To match two blocks from different columns, we need to match their signatures. Collision occurs when two blocks with the same sum or signature value exists in different columns. As the same block can exist in 2 or more columns, we do not have prior information about these column ids. The only way is to generate blocks, find their sum and see if the same sum exists in other columns and which columns. You can either generate one block and then match, OR generate a couple of blocks, then do the matching, OR generate all possible blocks in all columns first and then do the matching. You will need to figure out the effective way of doing it in parallel.
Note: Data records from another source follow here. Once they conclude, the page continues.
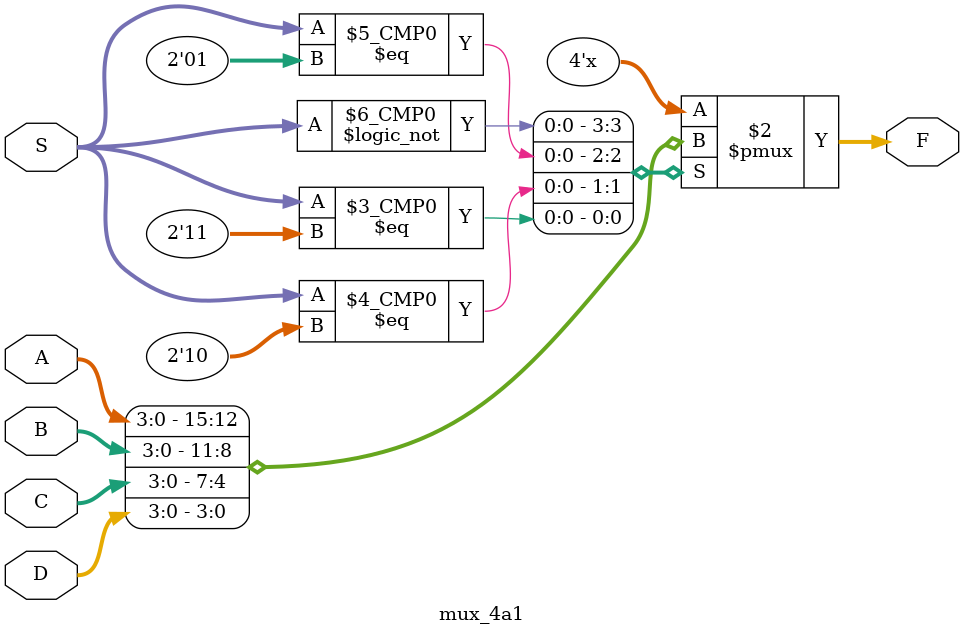
<source format=v>
`timescale 1ns / 1ps

module mux_4a1(
    input [3:0] A,
    input [3:0] B,
    input [3:0] C,
    input [3:0] D,
    output reg [3:0] F,
    input [1:0] S
    );

always @(*)
 case(S)
    0: F = A;
    1: F = B;
    2: F = C;
    3: F = D;
    default F = 4'b0000;
endcase
endmodule

</source>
So the task is to output those blocks which exist in more than 1 column such that they represent same sum. And the task also involves identifying the relative columns for each such block. As a post-processing step, you can merge partially overlapping blocks which were found under the same subset of columns. For example, if blocks {M1, M2, M3, M4} and {M1, M2, M8, M9} were detected to be present in columns M1, M5 and M7 and neither of these blocks exists in any other column, then they can be merged into {M1, M2, M3, M4, M8, M9}. Only in this last post processing step, a block is allowed to have more than 4 elements. Such merged blocks in their relevant subsets of columns should ideally form the final result.

## Data and Input Parameters

You should download the dataset data.txt and the keys keys.txt. The data.txt file contains 4400 x 500 matrix of real numbers between 0 and 1. There are 4400 keys in the keys.txt file and each key is 14-digit long. Remember, we are interested to know which rowIDs group together in a set of 4 (blocks) and under which subsets of columns. dia = 1.0e-6 which is 0.000001.